Fitch Ratings has downgraded the Long-Term Issuer Default Ratings (IDRs) and Viability Ratings (VRs) of five South African banks – Absa Bank Limited, FirstRand Bank Limited, Investec Bank Limited, Nedbank Limited and The Standard Bank of South Africa Limited – to ‘BB’ and ‘bb’, respectively. The Outlook on all the IDRs is Negative.
Fitch has taken similar rating actions on the Long-Term IDRs and VRs of four South African bank holding companies, namely Absa Group Limited, Investec Limited, Nedbank Group Limited and Standard Bank Group Limited. All National Long-Term Ratings and debt ratings (where applicable) have also been downgraded. The Outlook on the National Long-Term Ratings is revised to Negative from Stable.
The rating action is driven by the expected negative impact from the coronavirus outbreak on the banks’ operating environment and key financial metrics, notwithstanding uncertainty as to the full economic and financial market implications.
We believe the South African operating environment is particularly exposed to the pandemic because of its highly dense and vulnerable communities, and heightened macro-economic risk from falling commodity prices, disruption to tourism, mining activity and manufacturing, as well as pressure on the country’s public finances.
The 21-day ‘lockdown’ that started on March 27 will deliver a further large negative shock to the banks’ operating environment, which was already affected by the country’s very weak economic outlook. Downside risks could extend beyond this, given the risk of a prolongation of the crisis and South Africa’s reliance on global export markets.
Fitch expects South African banks to face multiple challenges in the near team, including a decline in client activity, lower interest rates, which will put pressure on margins, and rising credit losses. These factors will increase risks to banks’ earnings, asset quality and capitalisation. Debt-relief measures announced by banks will not only affect margins but also mask the extent of asset-quality deterioration.
The South African Reserve Bank (SARB) recently cut the repo rate by 100bp to 5.25% and announced a range of additional liquidity support measures, including government bond purchases in the secondary market, to increase market liquidity. Further measures from the SARB, including the relaxation of bank rules to ensure the flow of credit into the economy, are likely.
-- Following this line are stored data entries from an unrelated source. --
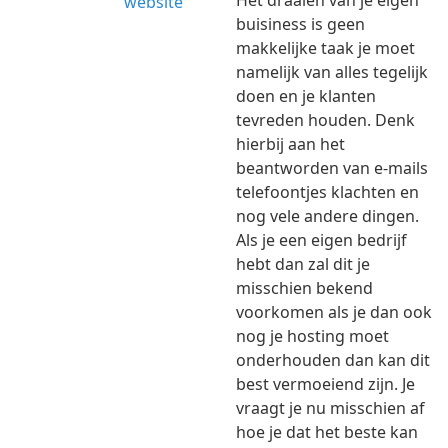
Het draaien van je eigen
buisiness is geen
makkelijke taak je moet
namelijk van alles tegelijk
doen en je klanten
tevreden houden. Denk
hierbij aan het
beantworden van e-mails
telefoontjes klachten en
nog vele andere dingen.
Als je een eigen bedrijf
hebt dan zal dit je
misschien bekend
voorkomen als je dan ook
nog je hosting moet
onderhouden dan kan dit
best vermoeiend zijn. Je
vraagt je nu misschien af
hoe je dat het beste kan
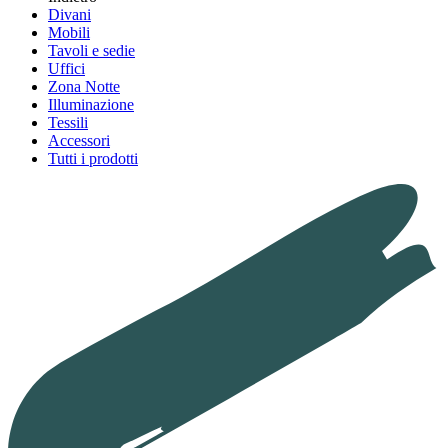
Divani
Mobili
Tavoli e sedie
Uffici
Zona Notte
Illuminazione
Tessili
Accessori
Tutti i prodotti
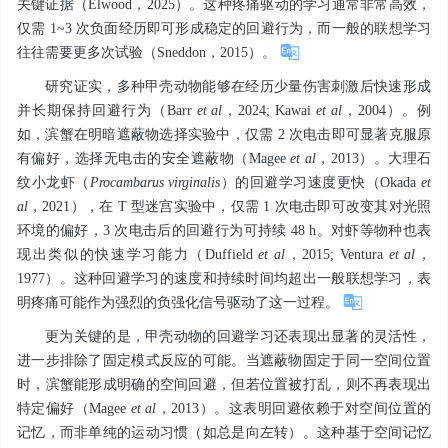
关键证据（Elwood，2025）。这种疼痛驱动的学习通常非常高效，
仅需 1~3 次负面经历即可形成稳定的回避行为，而一般的联想学习
往往需要更多次试验（Sneddon，2015）。
研究证实，多种甲壳动物能够在经历少量伤害刺激后快速形成
并长期保持回避行为（Barr
et al
，2024; Kawai
et al
，2004）。例
如，滨蟹在明暗遮蔽物选择实验中，仅需 2 次电击即可显著克服原
有偏好，选择无电击的安全遮蔽物（Magee
et al
，2013）。大理石
纹小龙虾（
Procambarus
virginalis
）的回避学习速度更快（Okada
et
al
，2021），在 T 型迷宫实验中，仅需 1 次电击即可改变其对光照
环境的偏好，3 次电击后的回避行为可持续 48 h。对虾等物种也表
现出类似的快速学习能力（Duffield
et al
，2015; Ventura
et al
，
1977）。这种回避学习的速度和持续时间均超出一般联想学习，表
明疼痛可能作为强烈的负强化信号驱动了这一过程。
更为关键的是，甲壳动物的回避学习还表现出显著的灵活性，
进一步排除了固定模式反应的可能。当遮蔽物固定于同一空间位置
时，滨蟹能形成明确的空间回避，但若位置被打乱，则不再表现出
特定偏好（Magee
et al
，2013）。这表明回避依赖于对空间位置的
记忆，而非单纯的运动习惯（如总是向左转）。这种基于空间记忆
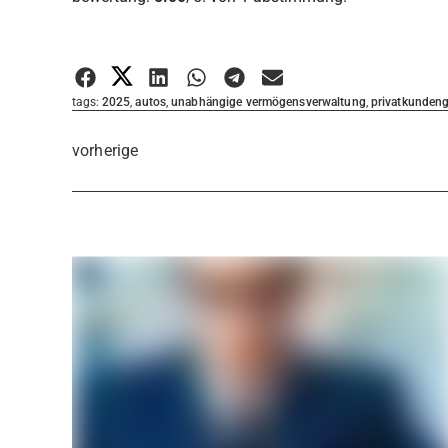
Bewertung abgeben
tags:
2025
,
autos
,
unabhängige vermögensverwaltung
,
privatkundeng
vorherige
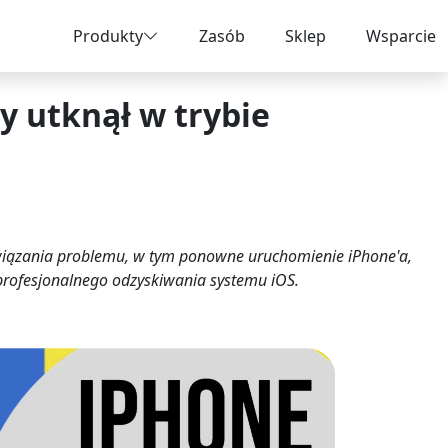
Produkty
Zasób
Sklep
Wsparcie
y utknął w trybie
wiązania problemu, w tym ponowne uruchomienie iPhone'a,
profesjonalnego odzyskiwania systemu iOS.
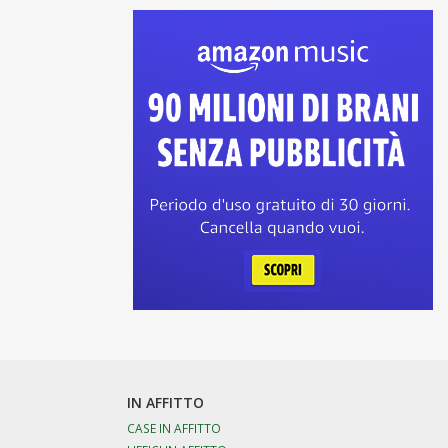
IN AFFITTO
CASE IN AFFITTO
Fitch had already anticipated a more challenging year for banks in 2020 – as reflected in its Negative 2020 sector outlook – mainly due to weak GDP growth. Our expectations of earnings and asset-quality weakening for 2020 now far exceed what was contemplated in late 2019 when we published our outlook.
The first-order effects on banks’ asset quality will mainly come from households and businesses with more exposure to industries and asset classes affected by the coronavirus, and these stressed loans may not be visible before banks’ 2020 first-half results are published. The second-order effects will come from both households and SMEs due to the weaker growth outlook, and will largely depend on the duration and severity of the crisis. We expect prime corporates to have adequate buffers to absorb shocks, at least into 2021.